Конечно, будучи человеком, который командует в стране внутренними войсками — внушительной силой, способной охранять и ядерные объекты, и разоружать бандформирования на Северном Кавказе, — я не мог не видеть, как назревало противостояние между Верховным Советом и местными советами, с одной стороны, Кремлем и правительством России — с другой.
Я не мог знать всех деталей противостояния, но, как любой россиянин, понимал, что там, наверху, не все гладко. И как любой нормальный человек, искренне переживал, когда видел по телевизору эти многозначительные щелчки пальцами по горлу Хасбулатова или Александра Руцкого, моего однокашника по Академии Генерального штаба. Все это настораживало. Конечно, в верховной власти могли быть какие-то трения, но вряд ли кто мог рассчитывать, что Ельцин проигнорирует эти нарочитые и чрезвычайно обидные для любого человека знаки.
Но тем не менее жизнь шла своим чередом.

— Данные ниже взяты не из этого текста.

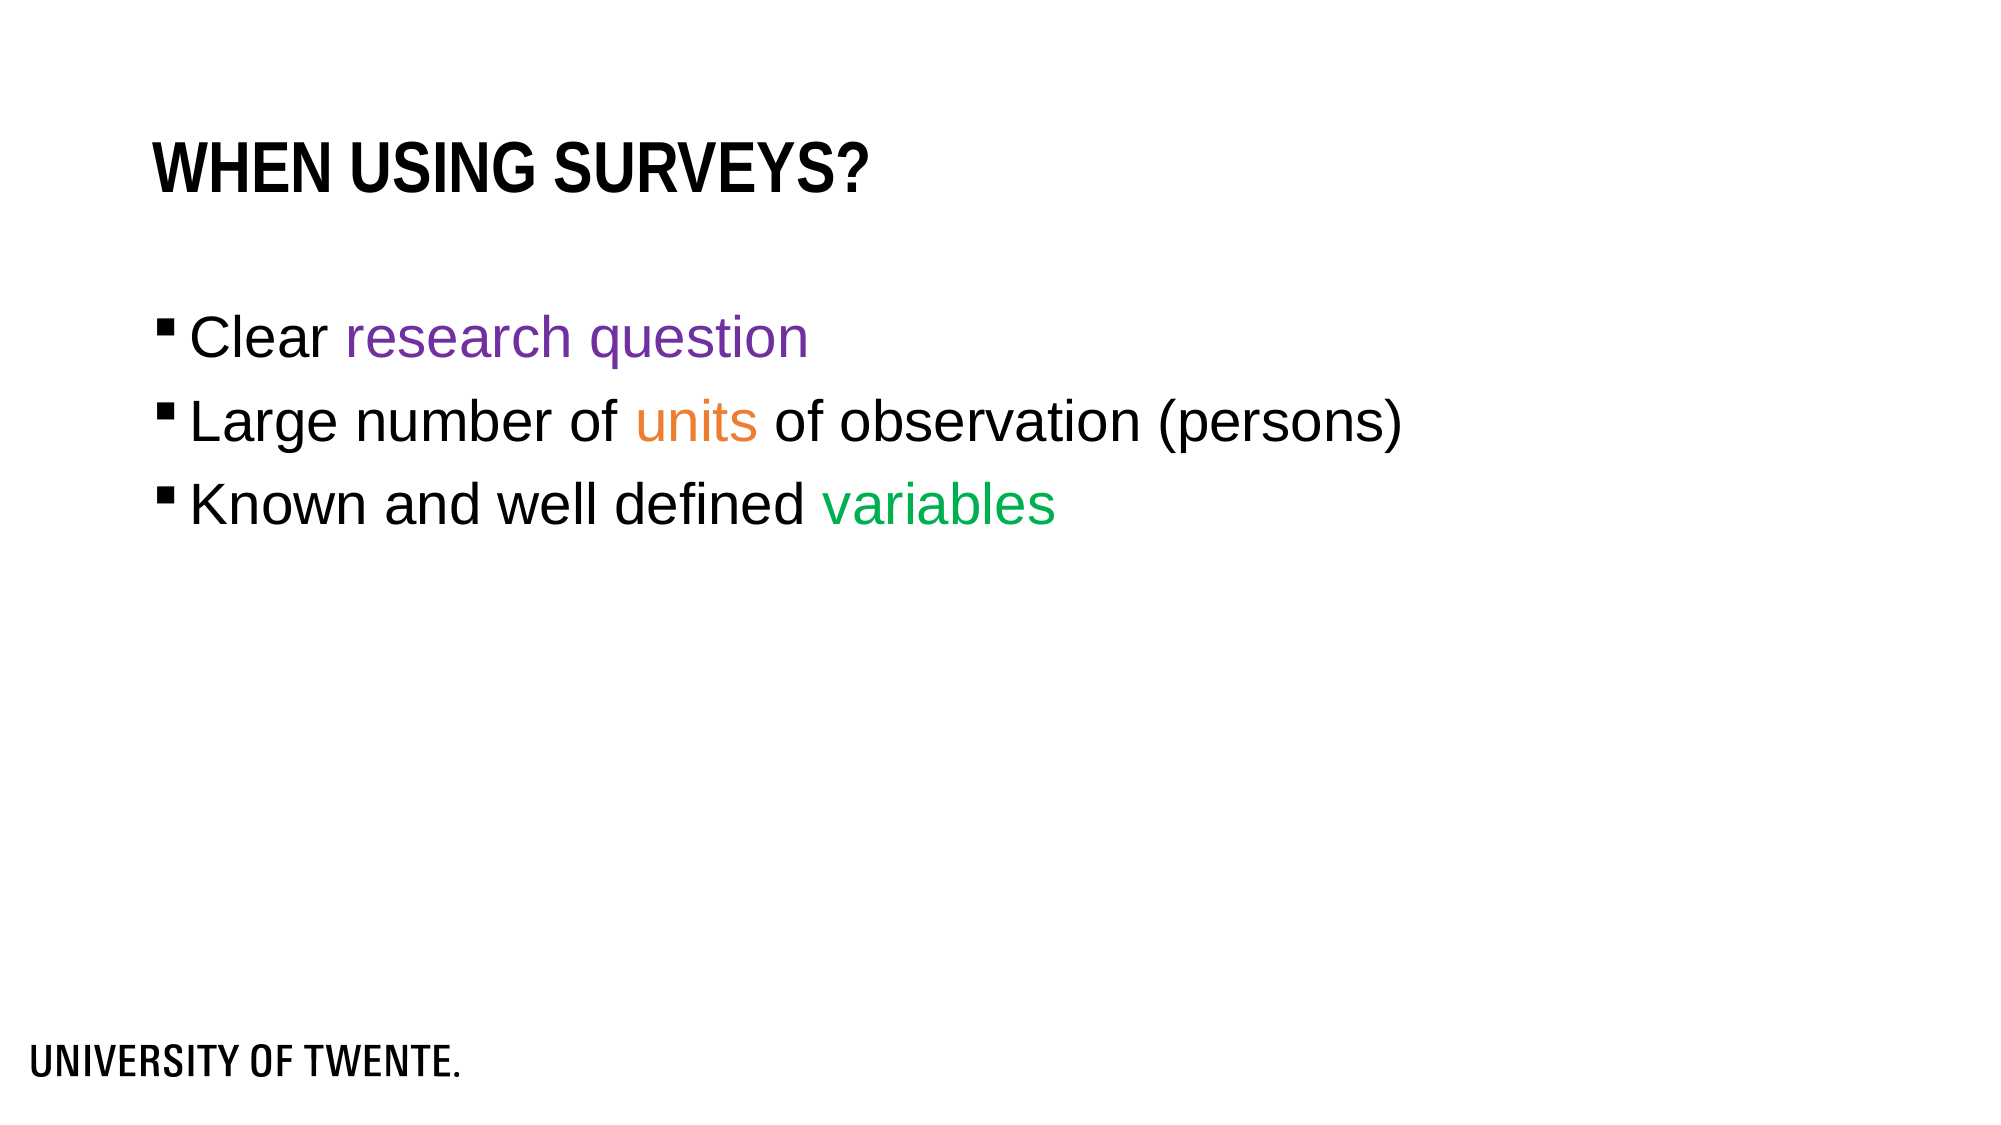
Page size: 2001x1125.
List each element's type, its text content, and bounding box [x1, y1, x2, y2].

title WHEN USING SURVEYS? [137, 59, 1863, 278]
picture [0, 1013, 488, 1108]
list Clear research question Large number of units of observation (persons) Known and well defined variables [137, 299, 1863, 1014]
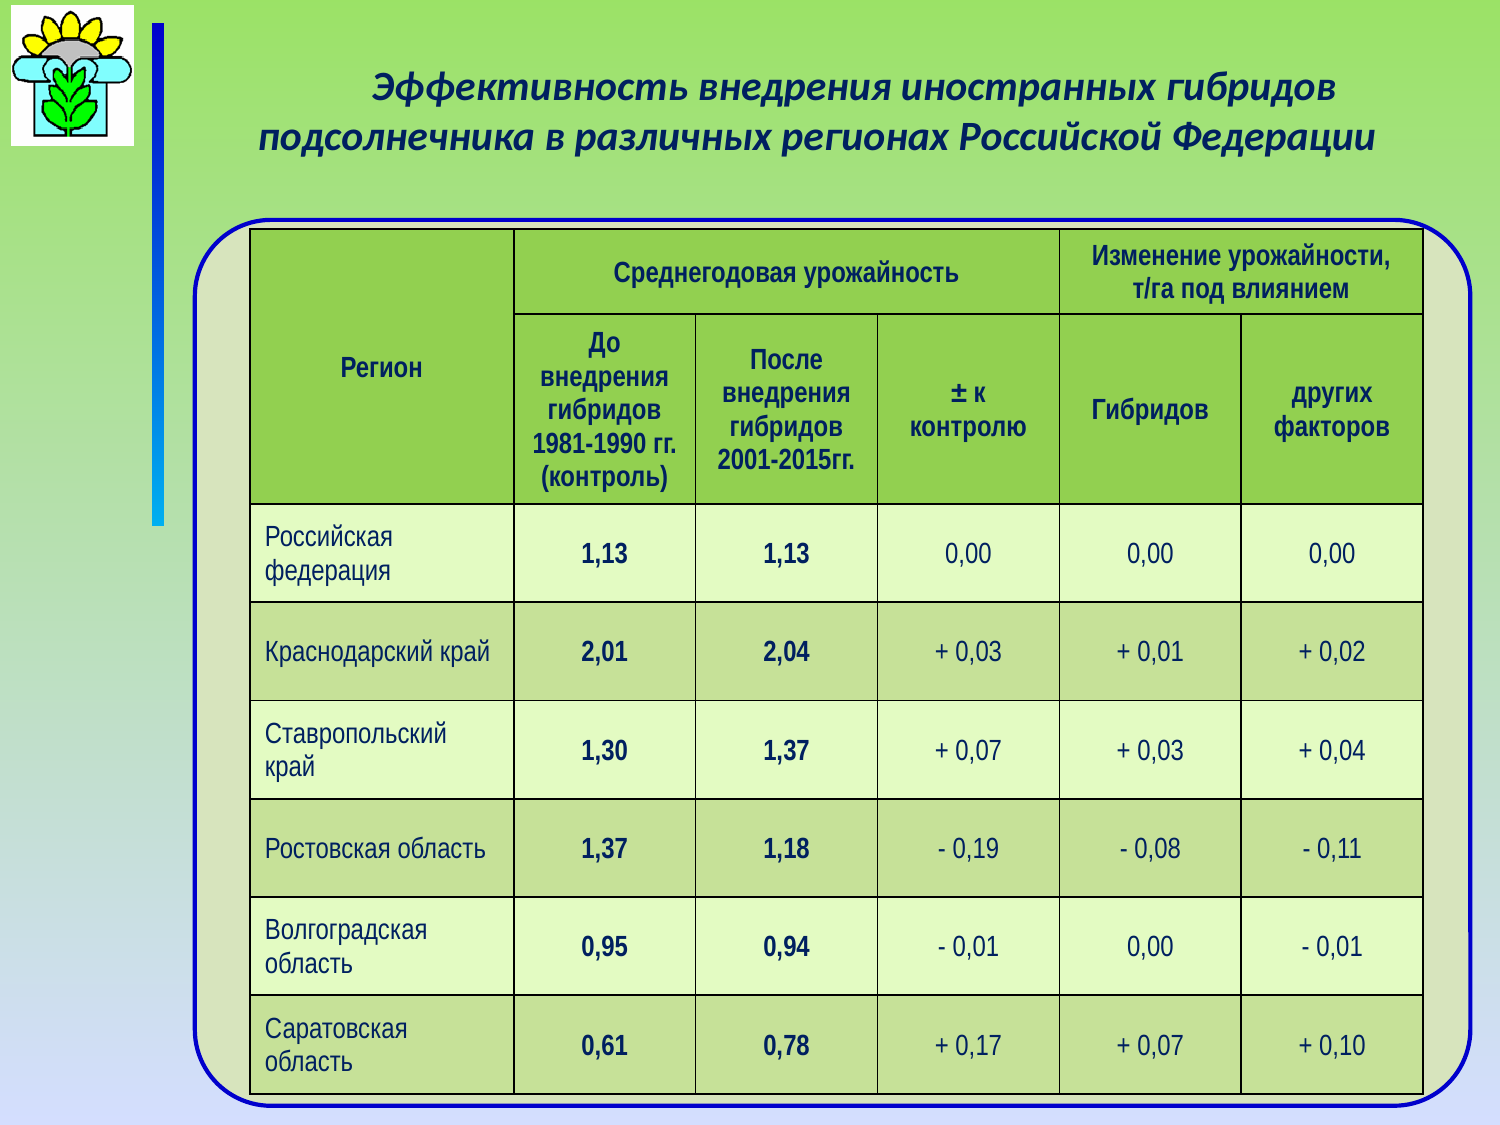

Начиная с марта 1993 года, когда это противостояние заставило президента провести референдум, по всему чувствовалось, что конфликт переходит в стадию разрешения. Но, конечно же, никто и представить себе не мог, что будет он разрешаться столь радикальными методами.
На одном из совещаний министр внутренних дел Виктор Федорович Ерин сказал мне, что Ельцин высказал намерение посетить дивизию имени Дзержинского, но я не стал возводить этот рабочий визит в одно из лучших соединений внутренних войск в ранг знакового события. Разумеется, дивизия эта непростая: во всякое время считалась она элитной. Боевым резервом ЦК КПСС. Это не нами было придумано, а теми предшественниками, которые еще задолго до нашего рождения поняли простую истину: настоящий государственный переворот в России возможен только в столице.
Поэтому по традиции служили в дивизии физически крепкие солдаты, которых в советские годы обыватель мог увидеть только на парадах, либо на похоронах самых высоких партийных деятелей. К 1993 году в силу различных причин отбор в дивизию был уже не такой строгий. И солдаты были пощуплее, и задачи, выполняемые дивизией, уже никто не назвал придворными: Баку, Сумгаит, Ереван, Карабах, Южная Осетия, Чечня, осетино-ингшушский конфликт стали местом ее боевой работы. Хотя и оставалась она при этом главным оперативным резервом министра внутренних дел.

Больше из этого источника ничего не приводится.